• REQUIRED ACTION: Work out how many lines in the entries below include the word "clock". Give nothing but the number.

━━ MATERIALS PROVIDED ━━

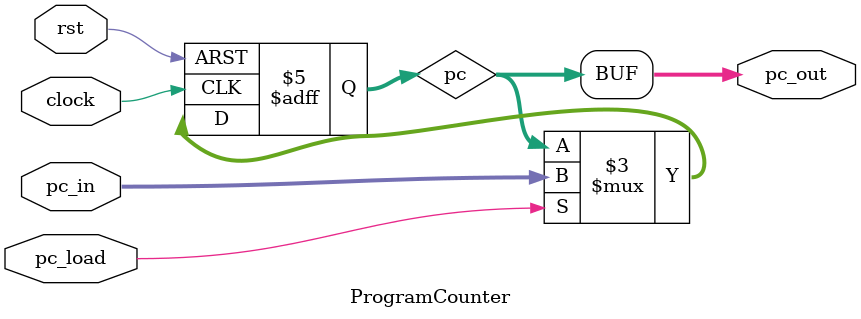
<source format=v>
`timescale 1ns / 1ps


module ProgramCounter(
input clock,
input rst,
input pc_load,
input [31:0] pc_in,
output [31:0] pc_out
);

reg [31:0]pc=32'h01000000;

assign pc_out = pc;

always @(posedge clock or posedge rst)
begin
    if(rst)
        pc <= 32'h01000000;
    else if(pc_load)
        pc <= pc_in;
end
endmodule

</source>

━━━
━━ MATERIALS PROVIDED ━━

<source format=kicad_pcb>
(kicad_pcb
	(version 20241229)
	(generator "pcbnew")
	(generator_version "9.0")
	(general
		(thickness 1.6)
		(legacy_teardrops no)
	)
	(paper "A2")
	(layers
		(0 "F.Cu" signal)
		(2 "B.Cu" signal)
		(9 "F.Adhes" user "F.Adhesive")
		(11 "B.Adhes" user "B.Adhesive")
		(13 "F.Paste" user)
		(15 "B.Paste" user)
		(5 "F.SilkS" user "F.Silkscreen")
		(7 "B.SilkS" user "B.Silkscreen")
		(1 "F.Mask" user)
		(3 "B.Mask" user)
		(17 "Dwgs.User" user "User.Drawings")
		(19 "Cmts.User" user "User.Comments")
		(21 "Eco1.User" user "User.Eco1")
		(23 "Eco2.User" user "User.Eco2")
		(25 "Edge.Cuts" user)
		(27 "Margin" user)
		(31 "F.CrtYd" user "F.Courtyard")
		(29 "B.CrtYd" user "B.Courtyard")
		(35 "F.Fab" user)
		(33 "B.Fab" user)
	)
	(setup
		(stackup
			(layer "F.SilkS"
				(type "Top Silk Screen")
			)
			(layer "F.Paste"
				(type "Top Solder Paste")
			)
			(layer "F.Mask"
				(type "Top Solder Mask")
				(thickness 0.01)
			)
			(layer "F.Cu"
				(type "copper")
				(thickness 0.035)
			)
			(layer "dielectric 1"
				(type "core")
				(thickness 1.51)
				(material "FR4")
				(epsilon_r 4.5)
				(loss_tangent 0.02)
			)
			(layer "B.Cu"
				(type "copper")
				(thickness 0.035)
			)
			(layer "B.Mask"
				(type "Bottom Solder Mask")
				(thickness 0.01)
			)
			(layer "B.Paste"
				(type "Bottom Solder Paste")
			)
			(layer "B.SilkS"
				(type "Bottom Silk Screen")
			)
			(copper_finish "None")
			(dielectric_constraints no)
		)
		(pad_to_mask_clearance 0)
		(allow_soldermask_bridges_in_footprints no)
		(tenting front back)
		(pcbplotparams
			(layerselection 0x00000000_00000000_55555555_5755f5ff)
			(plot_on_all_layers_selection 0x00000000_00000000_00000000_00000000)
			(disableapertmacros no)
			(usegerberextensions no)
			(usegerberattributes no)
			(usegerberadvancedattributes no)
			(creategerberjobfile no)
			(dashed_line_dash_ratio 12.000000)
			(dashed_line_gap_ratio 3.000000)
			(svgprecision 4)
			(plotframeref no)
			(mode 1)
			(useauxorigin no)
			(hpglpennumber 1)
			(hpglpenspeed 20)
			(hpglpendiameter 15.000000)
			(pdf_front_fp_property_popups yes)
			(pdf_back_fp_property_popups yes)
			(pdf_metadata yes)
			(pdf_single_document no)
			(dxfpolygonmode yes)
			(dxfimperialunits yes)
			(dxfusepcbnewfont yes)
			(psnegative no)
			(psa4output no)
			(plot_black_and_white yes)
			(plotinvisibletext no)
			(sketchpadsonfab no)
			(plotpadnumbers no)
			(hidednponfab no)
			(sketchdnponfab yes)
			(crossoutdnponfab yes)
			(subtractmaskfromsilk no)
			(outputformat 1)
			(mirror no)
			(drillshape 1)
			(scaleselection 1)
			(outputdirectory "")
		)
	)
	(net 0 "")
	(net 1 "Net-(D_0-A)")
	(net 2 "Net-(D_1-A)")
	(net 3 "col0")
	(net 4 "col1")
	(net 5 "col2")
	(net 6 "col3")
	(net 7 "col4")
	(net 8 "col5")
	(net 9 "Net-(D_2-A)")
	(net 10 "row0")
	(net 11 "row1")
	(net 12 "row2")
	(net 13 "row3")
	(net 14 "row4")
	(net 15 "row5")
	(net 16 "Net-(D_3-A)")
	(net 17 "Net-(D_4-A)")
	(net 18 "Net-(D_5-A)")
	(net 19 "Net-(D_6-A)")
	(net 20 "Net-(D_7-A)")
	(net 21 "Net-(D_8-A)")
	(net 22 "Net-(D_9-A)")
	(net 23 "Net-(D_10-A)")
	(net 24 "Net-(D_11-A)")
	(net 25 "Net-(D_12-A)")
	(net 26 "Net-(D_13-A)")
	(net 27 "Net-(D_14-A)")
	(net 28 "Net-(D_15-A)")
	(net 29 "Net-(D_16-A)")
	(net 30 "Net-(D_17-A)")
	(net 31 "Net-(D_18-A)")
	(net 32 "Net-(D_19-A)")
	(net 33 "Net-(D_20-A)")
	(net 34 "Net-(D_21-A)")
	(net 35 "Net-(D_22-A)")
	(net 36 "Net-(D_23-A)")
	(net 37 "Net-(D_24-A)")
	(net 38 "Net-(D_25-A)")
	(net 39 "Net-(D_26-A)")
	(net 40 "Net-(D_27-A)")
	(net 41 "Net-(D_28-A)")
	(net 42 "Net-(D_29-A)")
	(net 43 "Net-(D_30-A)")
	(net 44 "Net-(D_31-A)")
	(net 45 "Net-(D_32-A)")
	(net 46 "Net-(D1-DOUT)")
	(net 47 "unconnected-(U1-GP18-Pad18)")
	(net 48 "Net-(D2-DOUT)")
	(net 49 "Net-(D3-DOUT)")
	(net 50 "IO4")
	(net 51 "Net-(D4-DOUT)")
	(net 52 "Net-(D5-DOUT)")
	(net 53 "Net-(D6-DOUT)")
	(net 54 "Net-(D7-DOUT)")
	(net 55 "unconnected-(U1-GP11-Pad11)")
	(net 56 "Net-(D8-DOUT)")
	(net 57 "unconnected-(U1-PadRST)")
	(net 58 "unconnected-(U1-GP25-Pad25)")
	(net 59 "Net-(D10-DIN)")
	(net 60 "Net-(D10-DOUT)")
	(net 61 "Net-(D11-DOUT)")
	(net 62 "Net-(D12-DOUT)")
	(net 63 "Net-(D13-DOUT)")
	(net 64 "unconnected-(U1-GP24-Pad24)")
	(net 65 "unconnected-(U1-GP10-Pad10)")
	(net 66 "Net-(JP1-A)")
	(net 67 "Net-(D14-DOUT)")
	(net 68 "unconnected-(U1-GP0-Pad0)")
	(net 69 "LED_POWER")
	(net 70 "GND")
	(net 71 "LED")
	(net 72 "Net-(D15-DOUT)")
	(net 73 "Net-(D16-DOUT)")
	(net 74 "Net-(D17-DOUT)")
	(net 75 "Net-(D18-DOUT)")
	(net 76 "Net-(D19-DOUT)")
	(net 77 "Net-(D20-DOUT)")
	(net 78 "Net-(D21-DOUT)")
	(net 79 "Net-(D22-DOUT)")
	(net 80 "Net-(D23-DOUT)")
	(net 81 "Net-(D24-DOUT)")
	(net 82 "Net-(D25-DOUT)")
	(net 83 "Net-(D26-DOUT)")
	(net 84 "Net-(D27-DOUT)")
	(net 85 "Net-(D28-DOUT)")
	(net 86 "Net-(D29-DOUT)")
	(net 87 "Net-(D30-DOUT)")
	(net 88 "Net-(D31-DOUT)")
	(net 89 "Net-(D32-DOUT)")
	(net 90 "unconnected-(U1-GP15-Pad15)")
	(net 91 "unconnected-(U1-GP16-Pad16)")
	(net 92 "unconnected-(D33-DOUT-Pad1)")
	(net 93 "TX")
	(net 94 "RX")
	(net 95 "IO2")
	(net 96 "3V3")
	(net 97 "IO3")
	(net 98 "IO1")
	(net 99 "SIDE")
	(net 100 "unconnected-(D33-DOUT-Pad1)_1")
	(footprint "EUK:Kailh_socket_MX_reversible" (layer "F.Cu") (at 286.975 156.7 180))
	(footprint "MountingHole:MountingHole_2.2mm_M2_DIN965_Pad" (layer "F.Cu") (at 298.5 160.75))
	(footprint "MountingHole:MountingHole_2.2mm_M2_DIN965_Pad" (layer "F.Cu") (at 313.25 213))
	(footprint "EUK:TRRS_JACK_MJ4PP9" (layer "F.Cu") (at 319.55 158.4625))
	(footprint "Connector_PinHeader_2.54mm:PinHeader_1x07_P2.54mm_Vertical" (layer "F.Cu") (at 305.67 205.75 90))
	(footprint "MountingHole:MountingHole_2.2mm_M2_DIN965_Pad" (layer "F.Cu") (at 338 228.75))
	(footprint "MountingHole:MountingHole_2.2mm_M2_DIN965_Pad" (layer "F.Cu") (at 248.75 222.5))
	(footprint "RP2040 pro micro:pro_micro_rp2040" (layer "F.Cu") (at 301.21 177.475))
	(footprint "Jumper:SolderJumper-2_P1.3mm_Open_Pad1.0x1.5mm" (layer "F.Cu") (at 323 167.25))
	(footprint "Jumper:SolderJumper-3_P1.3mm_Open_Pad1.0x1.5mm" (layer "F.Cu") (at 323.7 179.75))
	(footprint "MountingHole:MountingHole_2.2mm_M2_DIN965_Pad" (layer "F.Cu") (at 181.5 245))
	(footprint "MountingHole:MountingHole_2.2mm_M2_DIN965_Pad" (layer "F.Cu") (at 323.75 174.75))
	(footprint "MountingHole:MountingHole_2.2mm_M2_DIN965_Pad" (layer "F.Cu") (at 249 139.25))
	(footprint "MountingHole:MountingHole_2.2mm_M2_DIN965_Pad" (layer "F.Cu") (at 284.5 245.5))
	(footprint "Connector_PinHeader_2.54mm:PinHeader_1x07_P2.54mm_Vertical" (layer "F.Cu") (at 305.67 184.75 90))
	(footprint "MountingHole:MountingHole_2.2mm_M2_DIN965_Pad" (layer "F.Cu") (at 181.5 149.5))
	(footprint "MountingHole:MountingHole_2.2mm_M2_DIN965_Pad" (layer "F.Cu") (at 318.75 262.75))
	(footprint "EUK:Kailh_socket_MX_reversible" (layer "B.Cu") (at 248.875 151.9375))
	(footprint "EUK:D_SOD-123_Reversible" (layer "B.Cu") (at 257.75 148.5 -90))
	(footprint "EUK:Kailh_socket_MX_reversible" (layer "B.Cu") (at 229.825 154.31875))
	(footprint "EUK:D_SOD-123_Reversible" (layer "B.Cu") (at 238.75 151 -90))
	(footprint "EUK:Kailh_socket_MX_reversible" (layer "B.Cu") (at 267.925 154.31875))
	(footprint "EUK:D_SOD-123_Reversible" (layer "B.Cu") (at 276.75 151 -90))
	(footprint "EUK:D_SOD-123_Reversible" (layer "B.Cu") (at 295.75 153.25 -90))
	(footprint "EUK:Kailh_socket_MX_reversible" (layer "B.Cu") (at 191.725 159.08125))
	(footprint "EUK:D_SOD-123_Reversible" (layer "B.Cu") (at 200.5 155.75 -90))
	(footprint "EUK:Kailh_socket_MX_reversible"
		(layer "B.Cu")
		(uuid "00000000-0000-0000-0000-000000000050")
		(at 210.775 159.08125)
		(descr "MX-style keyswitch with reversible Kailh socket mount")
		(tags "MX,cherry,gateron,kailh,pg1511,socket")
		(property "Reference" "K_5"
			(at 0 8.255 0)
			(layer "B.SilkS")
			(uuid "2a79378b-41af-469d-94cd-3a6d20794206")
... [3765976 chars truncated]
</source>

━━━
━━ MATERIALS PROVIDED ━━

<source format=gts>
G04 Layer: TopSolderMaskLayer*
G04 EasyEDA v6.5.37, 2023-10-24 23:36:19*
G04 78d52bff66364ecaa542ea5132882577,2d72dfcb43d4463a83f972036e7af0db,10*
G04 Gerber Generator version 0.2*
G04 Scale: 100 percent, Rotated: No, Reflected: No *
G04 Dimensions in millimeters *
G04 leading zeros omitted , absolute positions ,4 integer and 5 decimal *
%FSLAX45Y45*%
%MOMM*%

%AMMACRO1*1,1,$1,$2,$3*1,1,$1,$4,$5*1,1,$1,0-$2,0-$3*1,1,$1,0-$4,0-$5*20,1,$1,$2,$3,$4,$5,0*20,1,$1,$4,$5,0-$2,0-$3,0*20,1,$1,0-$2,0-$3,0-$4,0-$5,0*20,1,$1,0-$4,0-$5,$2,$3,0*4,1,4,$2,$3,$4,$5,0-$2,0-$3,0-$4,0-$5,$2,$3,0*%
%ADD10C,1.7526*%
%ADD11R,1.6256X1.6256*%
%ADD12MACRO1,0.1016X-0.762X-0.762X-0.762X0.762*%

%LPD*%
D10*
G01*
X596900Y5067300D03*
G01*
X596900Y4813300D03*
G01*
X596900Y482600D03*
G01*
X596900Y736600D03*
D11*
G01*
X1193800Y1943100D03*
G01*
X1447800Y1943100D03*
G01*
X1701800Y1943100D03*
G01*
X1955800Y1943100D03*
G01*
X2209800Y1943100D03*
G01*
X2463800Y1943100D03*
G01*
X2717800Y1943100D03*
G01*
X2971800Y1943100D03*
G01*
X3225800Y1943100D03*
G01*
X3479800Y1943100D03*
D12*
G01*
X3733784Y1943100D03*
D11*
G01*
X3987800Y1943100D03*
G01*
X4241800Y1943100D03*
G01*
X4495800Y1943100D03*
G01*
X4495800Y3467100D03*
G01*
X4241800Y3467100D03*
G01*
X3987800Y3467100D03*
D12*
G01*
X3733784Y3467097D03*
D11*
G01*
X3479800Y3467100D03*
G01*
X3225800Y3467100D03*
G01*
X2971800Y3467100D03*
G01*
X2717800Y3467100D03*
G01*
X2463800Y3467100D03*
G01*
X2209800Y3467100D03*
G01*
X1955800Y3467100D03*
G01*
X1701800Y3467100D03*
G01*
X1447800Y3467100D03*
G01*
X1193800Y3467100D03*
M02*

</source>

━━━

• THE COMPLETED TASK: 2